Q: How did you find out you had prostate cancer?

A: I had four uncles who passed from the disease, so my family history indicated I was going to get it sooner or later. Every time I went for a physical, my doctor took my PSA (prostate-specific antigen blood test). We found it so early that I didn't have to have radiation or chemo after surgery.

Q: You're lucky you were having physicals so often.

A: When you're a player or coach, you have physicals every year. But a lot of men don't go to the doctor unless they're hurting.

Q: What would you say to someone who has that attitude?

A: Don't be such a macho guy. Just because you feel OK doesn't mean there's not a problem. It's really a silent killer—you don't know there's anything wrong until it's too late.

Q: It must have been scary to be diagnosed after seeing family members die of the disease.
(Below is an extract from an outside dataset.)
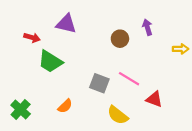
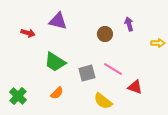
green trapezoid: (50, 62) -> (55, 62), moved
gray square: (99, 83) -> (87, 73), turned -36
A: They were a lot older — my mother was the youngest of 11. So I wasn't really close to them. But my mother made sure I started getting checked around age 30. Plus, my doctor didn't let up on it, and he didn't let me forget about it either.

Q: How has your lifestyle changed since your diagnosis?

A: I eat more fruits and vegetables and do more walking, about an hour a day. It's tough to stay active—my schedule's worse than when I was a player. I try to get up in the early morning and walk. I walk in the mall when I travel. Whatever it takes to stay healthy.

Q: This is an extremely personal issuemore difficult for men to open up about than breast cancer is for women.

A: We're trying to get on the same page with prostate cancer. I had five or six friends who had the surgery and never talked about it until I was diagnosed. It's a tough scenario — the surgery, the treatment, the incontinence. It's hard to talk about these things but it's the best way to prevent the spread of prostate cancer.

Lower your risk
Adding these foods to your diet may help prevent prostate cancer—or slow its growth if you have it.

  • Green tea: In several studies, one antioxidant in green tea, EGCG, appeared to help block the growth of cancer cells and protect healthy cells from the disease.
  • Brazil nuts: Though the evidence is mixed, some clinical trials have shown that selenium, a mineral found in Brazil nuts, garlic and shellfish, could cut prostate cancer risk in half. If you already have the disease, talk to your doctor before increasing your selenium intake.
  • Tomato + broccoli: When scientists from the University of Illinois fed rats this healthy combo, the animals' prostate cancer tumors shrunk significantly more than when they snacked on either tomato or broccoli individually. The researchers think the broccoli's sulfur compounds and tomato's lycopene target cancer cells in different ways. To recreate this powerful anti-cancer combo, eat three servings of broccoli and tomatoes or tomato sauce per week.